Google Pixel phones are renowned for their stylish design, cutting-edge performance (thanks to the Tensor chipset), and, of course, their outstanding camera quality. However, those who have used non-Pixel Android devices may find that some features they took for granted are missing on the stock Android.
In this write-up, we will explore some of these features and why they matter for a better user experience. We will also compare how other Android manufacturers implement them and how Google can improve its own software in the future.
Android Features missing on Pixel phones
Always on Display: One of my biggest gripes with Pixel phones is that much as they do have always-on display (AOD) it’s limited to only showing the time and notifications. And even that cannot be customized in any way. Come to think of it, there’s nothing called AOD in Pixel phones (only a setting to always show time and info). I dare say this is a missed opportunity, as AOD can be a great way to personalize your phone and make it more functional.
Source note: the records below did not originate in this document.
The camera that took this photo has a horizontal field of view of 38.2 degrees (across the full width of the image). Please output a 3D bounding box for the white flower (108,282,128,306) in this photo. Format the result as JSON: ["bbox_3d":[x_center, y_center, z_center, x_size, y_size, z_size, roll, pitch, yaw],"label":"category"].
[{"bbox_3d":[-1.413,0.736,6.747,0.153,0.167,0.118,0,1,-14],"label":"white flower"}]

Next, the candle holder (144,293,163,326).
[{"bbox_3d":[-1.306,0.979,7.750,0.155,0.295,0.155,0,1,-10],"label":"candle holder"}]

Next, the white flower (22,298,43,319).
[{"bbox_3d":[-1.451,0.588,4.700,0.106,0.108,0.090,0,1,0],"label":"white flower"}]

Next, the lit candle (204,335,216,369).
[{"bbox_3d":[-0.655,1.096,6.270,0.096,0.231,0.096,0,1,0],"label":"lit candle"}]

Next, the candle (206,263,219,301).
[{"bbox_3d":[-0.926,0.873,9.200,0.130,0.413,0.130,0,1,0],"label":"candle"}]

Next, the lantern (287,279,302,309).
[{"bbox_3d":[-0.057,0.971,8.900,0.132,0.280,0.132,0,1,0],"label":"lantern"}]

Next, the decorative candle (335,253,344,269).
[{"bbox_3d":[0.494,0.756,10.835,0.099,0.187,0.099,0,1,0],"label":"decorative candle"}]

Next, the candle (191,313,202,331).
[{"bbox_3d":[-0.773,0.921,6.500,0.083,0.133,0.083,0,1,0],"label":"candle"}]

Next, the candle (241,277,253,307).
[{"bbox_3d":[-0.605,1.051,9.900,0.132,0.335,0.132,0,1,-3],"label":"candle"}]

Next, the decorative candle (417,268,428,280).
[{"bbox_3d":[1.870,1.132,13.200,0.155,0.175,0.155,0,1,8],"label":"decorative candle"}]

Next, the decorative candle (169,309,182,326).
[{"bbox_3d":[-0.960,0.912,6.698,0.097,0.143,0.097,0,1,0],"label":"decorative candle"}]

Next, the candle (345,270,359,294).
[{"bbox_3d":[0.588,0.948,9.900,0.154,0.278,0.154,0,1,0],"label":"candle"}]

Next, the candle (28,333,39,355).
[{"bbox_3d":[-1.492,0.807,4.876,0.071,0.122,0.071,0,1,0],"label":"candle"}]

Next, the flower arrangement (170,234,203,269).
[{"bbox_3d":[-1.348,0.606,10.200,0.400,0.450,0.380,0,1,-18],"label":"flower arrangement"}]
Switching mobile data: Secondly, switching between mobile data networks on Pixel smartphones is a test of patience. I find it incredibly inconvenient and time-consuming to have to rummage through the settings every time I want to switch mobile networks. It’s galling that Google hasn’t implemented a simple quick toggle for this in the notification bar, like other Android phones have. It sort of feels like Google never intended their Pixel phones to be dual SIM.
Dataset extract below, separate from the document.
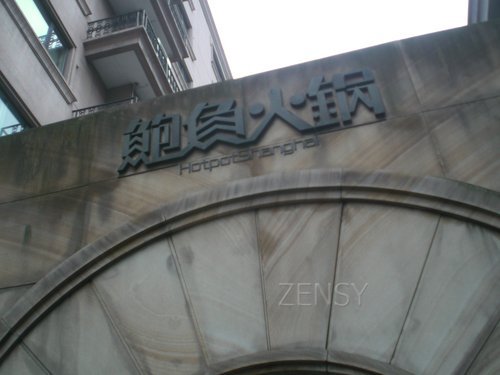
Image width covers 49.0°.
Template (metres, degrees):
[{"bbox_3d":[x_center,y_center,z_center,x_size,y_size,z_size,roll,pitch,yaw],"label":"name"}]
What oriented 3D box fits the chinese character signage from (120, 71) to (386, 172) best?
[{"bbox_3d":[-0.032,-0.437,3.718,1.804,0.554,0.055,-11,-39,9],"label":"chinese character signage"}]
Restrict access to mobile data: Additionally, you can’t restrict mobile data access to specific apps. This is a major issue for me because I like to control which apps can use my mobile data and which ones can only use Wi-Fi. This helps me save data and avoid unwanted charges. For example, I restrict mobile data access to apps like Instagram and TikTok so that I don’t accidentally blow through my data when I’m on the go. On most other Android phones, you can easily restrict mobile data access for individual apps in the settings. However, on Pixel, you can only turn on or off mobile data for all apps at once.
Double tap to sleep: Another feature that has grown on me over the years is the ability to double-tap the screen to sleep. It’s a simple gesture that’s incredibly convenient for me. However, on Pixel phones, the only options you get are to use the power button (which can be quite loud in the dead of the night) or wait for the screen to black out by itself. And don’t tell me to flip my phone. I actually prefer it on its back. Most other Android phones allow you to double-tap the screen to put it to sleep. I had taken it for granted all this while only to get a rude awakening.
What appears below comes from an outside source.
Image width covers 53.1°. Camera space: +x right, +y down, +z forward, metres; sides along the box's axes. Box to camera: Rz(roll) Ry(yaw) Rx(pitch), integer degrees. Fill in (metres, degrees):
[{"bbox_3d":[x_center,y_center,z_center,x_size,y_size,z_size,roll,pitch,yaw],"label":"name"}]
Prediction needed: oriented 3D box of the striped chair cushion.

SMS verification code autofill: Now, I’m not sure if this is a localized bug on my Pixel or a general issue, but SMS verification code autofill doesn’t seem to work for most apps on my Pixel, even when the SMS verification codes autofill service is turned on. It has only worked on one app of the dozens I have. I don’t know about other Pixel users, but it’s a hassle for me, as I have to manually type in the verification codes from SMS messages every time I log in to certain apps or websites. Most other Android phones can autofill these one-time password (OTP) codes once you allow the feature in settings. It’s one of those features you never think about until it breaks.
Three-finger swipe: Last but by no means least, the three-finger swipe to take screenshots is not supported on Pixel phones. This personally isn’t a deal breaker. The native screenshot method has its own advantages. For example, I can edit, share, or copy links or images quite easily. This is not as quick or easy as the three-finger swipe, but it is more powerful and versatile.
The authentic Pixel Experience
Let me make this clear, these missing features do not take away from the gem that is Pixel. Pixel phones offer a better all-round experience than most Android smartphones despite these shortcomings. That said, the lack of these features may not be deal-breakers for everyone, but they certainly affected my satisfaction and enjoyment of the phone. But not by much.
We have written this post to highlight some of the challenges you might face when switching on Pixel phones and not to discourage you from making the shift. I hope Google will address these issues in future updates or models, and make Pixel phones more user-friendly and customizable.